Vintage Lighting Quartz Klieglights!

Also consider filament geometry. There's a good amount of tungsten material in the filament for a given wattage, and optically it's best to contain it in as small an area as possible, thus the CC or coiled coil. If a lamp is burned upside down, supports intended to hang are worthless, parts of the filament sag, touch another, and boom, burnout.

Eric. I respectfully disagree and ask you to consider the BBD T20 CC lamps used in a fresnel. I believe You can design filament supports for BBD just as easily as BBU.
 
I meant one shouldn't burn a BBU lamp base down, and vice versa.
 
While I agree with everything said in the last few posts about lamp physics, as a "young 'en" (relatively speaking), in practice I have always benched radial ellipsoidals to favor brightness towards towards the top of the beam as opposed the to bottom
 
My recollection of BBU design was the tungsten filament in non halogen glass lamps, would blacken the interior of the glass, with most of the used tungsten ejected from the filament coating the inside of the cooler glass envelope.

With a BBU design, that blackening would occur near the base, thus leaving the middle of the glass envelope clear of burned filament, which allowed more light to pass out of the lamp. Same thing would happen with a BBD design, where the very top of the glass envelope would blacken, leaving a somewhat clear glass at the filament area.
 
Those Kleig Lekos were pigs. Heavy and a major PITA. I worked a studio that had a few on pantographs and they were a misery not yet displaced in my memory... (although I have tried)

However...the 3508 and 3525 Fresnels were LOVELY. I am wispy-eyed thinking about the quality of that light. Sumthin' about those lenses made them super-amazingly even. The worm-drive lamp carriers were occasionally wonky, but some application of persuasion would get them moving. I was always impressed with the "gas-gauge" indicator on the carrier, it made tuning a scene pretty intuitive once you figured out the way it worked. You could tell - at a distance - what an instrument was focused to.

The same space had some quartz Kleig focusable scoops. By focusable, they meant you could generate a pretty severe hot spot almost instantly.

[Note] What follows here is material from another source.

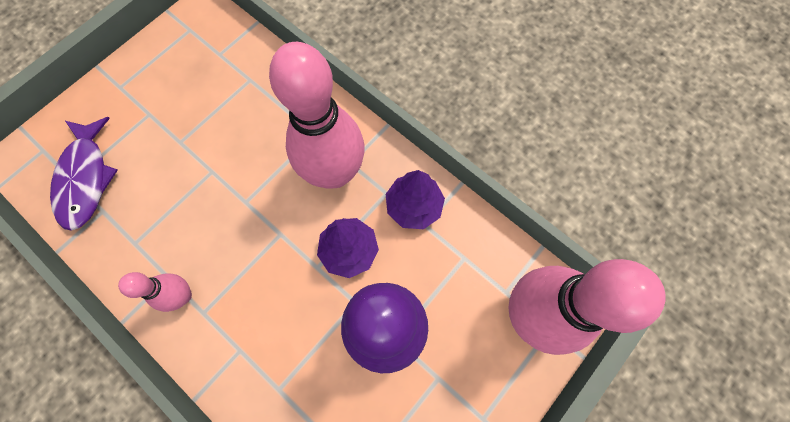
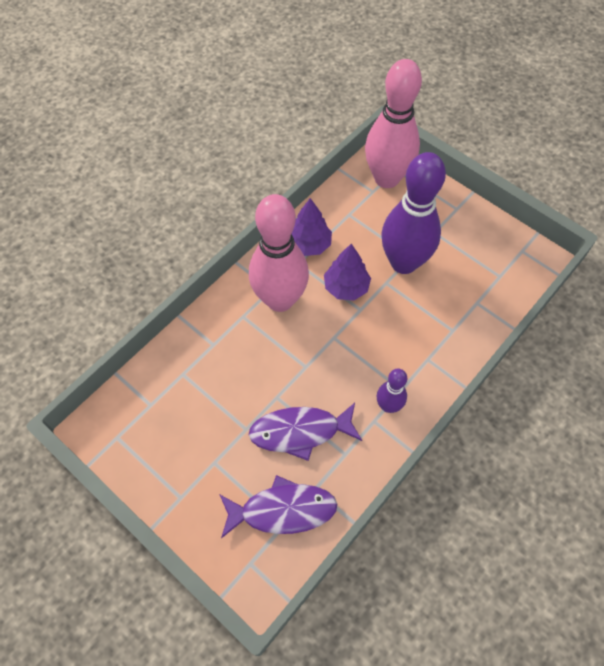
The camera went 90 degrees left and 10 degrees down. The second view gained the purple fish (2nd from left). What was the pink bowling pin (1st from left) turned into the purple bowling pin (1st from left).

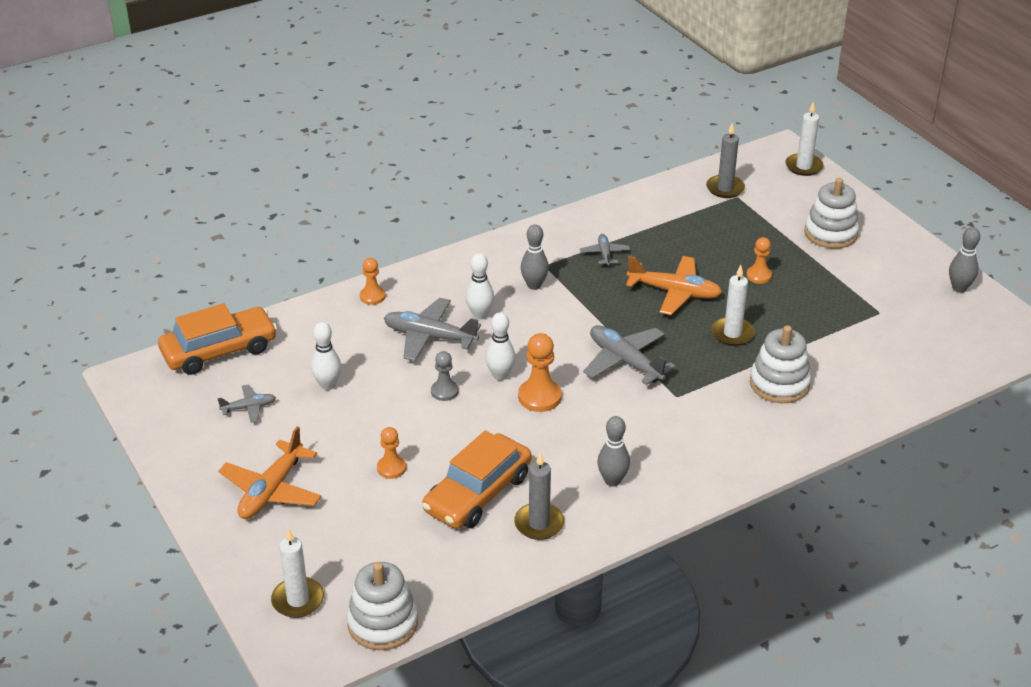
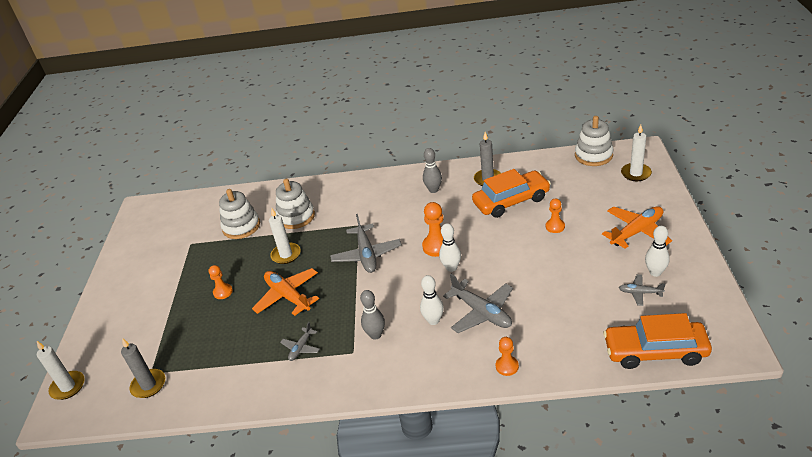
The camera went 145 degrees left and 0 degrees up. The white stacking toy (3rd from left in the first image) ended up elsewhere. The white bowling pin (1st from left in the first image) ended up elsewhere. The second view lost the grey pawn. The second view lost the grey bowling pin (3rd from left).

Then, you would turn the knob back and wonder why they went to all that expense...
 
While I agree with everything said in the last few posts about lamp physics, as a "young 'en" (relatively speaking), in practice I have always benched radial ellipsoidals to favor brightness towards towards the top of the beam as opposed the to bottom
Why on earth would you out of bench focus to favor the higher side? Splaining please in asking by someone that works on old fixtures normally with damage to the gate mechanism often out of focus.. Possible not a lack of bothering to bench focus, at times by intent or learned? What is this theory and where did you get it from?